Winger Israel Dagg scored two tries as New Zealand beat Australia 29-9 in a Rugby Championship test on Saturday which also extended their 13-year hold on the Bledisloe Cup.
Dagg, who moved from fullback to wing after New Zealand's 42-8 win in last weekend's first test, scored twice in the first half as the All Blacks again made clear their overwhelming superiority over a ragged Wallabies lineup.
The win ensured New Zealand retains the Bledisoe Cup with a match remaining in the three-match series, contested annually within the four-nation Rugby Championship. The All Blacks also extended to 19 tests their winning record over Australia in New Zealand and to 42 tests their record of home wins against all nations.
Australia came out fired up and determined to atone for the humiliating loss in Sydney, which was their fifth-straight test defeat and their heaviest at home in decades. But they expressed that determination through unprofitable aggression, losing Adam Coleman to a yellow card in the first half for a late shoulder charge on All Blacks fullback Ben Smith.
The All Blacks sought to play the attacking rugby which is their hallmark and the Wallabies tried only to stifle that game without making any of the play themselves. They were limited again by poor set pieces: their lineout was disorganized and their scrum was weak.
New Zealand went to halftime leading 15-9 - by two tries to nil - but Australia had mostly been kept in the match by refereeing decisions going their way. The All Blacks were twice penalized for collapsing scrums when it appeared clear that the Wallabies, under severe pressure, brought down the scrums on both occasions.
The Wallabies often resorted to cynical play off the ball. Coleman was the worst offender but backrowers Scott Fardy and Michael Hooper were also culprits.
The approach reflected the beligerent nature of Australia coach Michael Cheika who, after an almost record losing streak since last year's World Cup final, finds himself under increasing pressure to save his job.
New Zealand coach Steve Hansen said retaining the Bledisloe Cup was "an accomplishment we set out to do right from the start and to be able to do that was very pleasing.
"They threw everything at us as we knew they would and there was a bit of niggle. We just had to make sure we didn't get caught up in it and kept our frustration tolerance high."
Incapable of breaking the All Blacks' defensive line, the Wallabies resorted to penalties as their only means of scoring points. Bernard Foley, moved from flyhalf to inside center, kicked two before Reece Hodge, who made his test debut as a 16th-minute replacement for the injured Adam Ashley-Cooper, kicked another from halfway.
Australia resorted to Quade Cooper at flyhalf, moving Foley, as it coped with the loss of Matt Giteau to injury. But Cooper produced another fragile and fearful performance which impacted more widely on the Australian backline.
Their best weapon was the high kick, competed for by fullback Israel Folau, but with a stuttering set piece they had few opportunities.
New Zealand also had a new-look backline, dictated by injuries. But Anton Lienert-Brown, making his debut at inside center, had a much more influential role than his Australian counterparts.
He played a role in both of Dagg's first half tries, making a break and throwing the pass that led to the first and handling decisively in the second. But flyhalf Beauden Barrett remained the brilliant engineer of the All Blacks' backline play, breaking the line for Dagg's first try and making the long pass on the run which, quickly relayed by Ben Smith, made Julian Savea's try early in the second half.
The All Blacks monopolized possession in the second half which put the Wallabies defense under constant strain. They played with more patience and precision than in the first half when they often tried to go wide too soon - recalling the ease of their six tries to one win in last weekend's test.
After Savea's try early in the second half gave them breathing space, they built patiently to create a further try for flanker Sam Cane from a half break by Smith in the 62nd minute. The All Blacks' ability to pass in contact continually stretched Australia's defense and the visitors were barely hanging on as the match entered the final quarter, forced to exhaust its bench.

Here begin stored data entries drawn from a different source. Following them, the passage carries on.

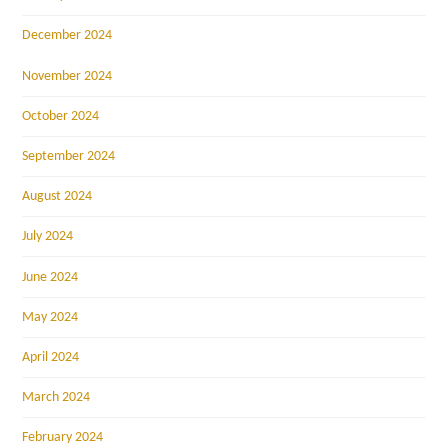
December 2024
November 2024
October 2024
September 2024
August 2024
July 2024
June 2024
May 2024
April 2024
March 2024
February 2024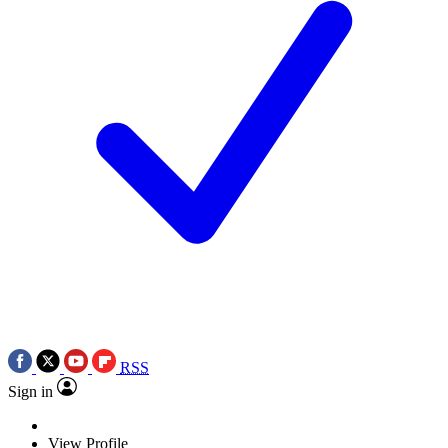
RSS
Sign in
View Profile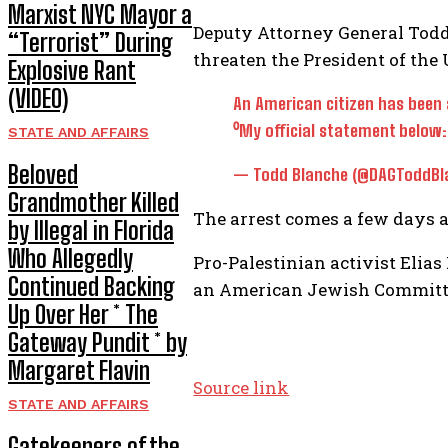
Marxist NYC Mayor a
Deputy Attorney General Todd 
“Terrorist” During
threaten the President of the 
Explosive Rant
(VIDEO)
An American citizen has been 
⁰My official statement below
STATE AND AFFAIRS
Beloved
— Todd Blanche (@DAGToddBl
Grandmother Killed
The arrest comes a few days aft
by Illegal in Florida
Who Allegedly
Pro-Palestinian activist Elias
Continued Backing
an American Jewish Committe
Up Over Her * The
Gateway Pundit * by
Margaret Flavin
Source link
STATE AND AFFAIRS
Gatekeepers of the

Australia's many problems started at the set piece and they now face a decision over whether they can continue with hooker and captain Stephen Moore, whose lineout throwing is a weakness. Problems throughout the backline will be more difficult to address.
"Our effort was better this week than last week so I'm proud of that," Moore said. "Well done to New Zealand. They played well across the two games so they deserve it.
"We're going through a difficult period so we have to stick tight and we have done that this week and we'll continue to do that."
New Zealand now tops the Rugby Championship with two bonus point wins, ahead of South Africa who play Argentina later Saturday.
New Zealand 29 (Israel Dagg 2, Julian Savea, Sam Cane tries; Beauden Barrett 3 conversions, penalty), Australia 9 (Bernard Foley 2 penalties; Reece Hodge penalty). HT: 15-9.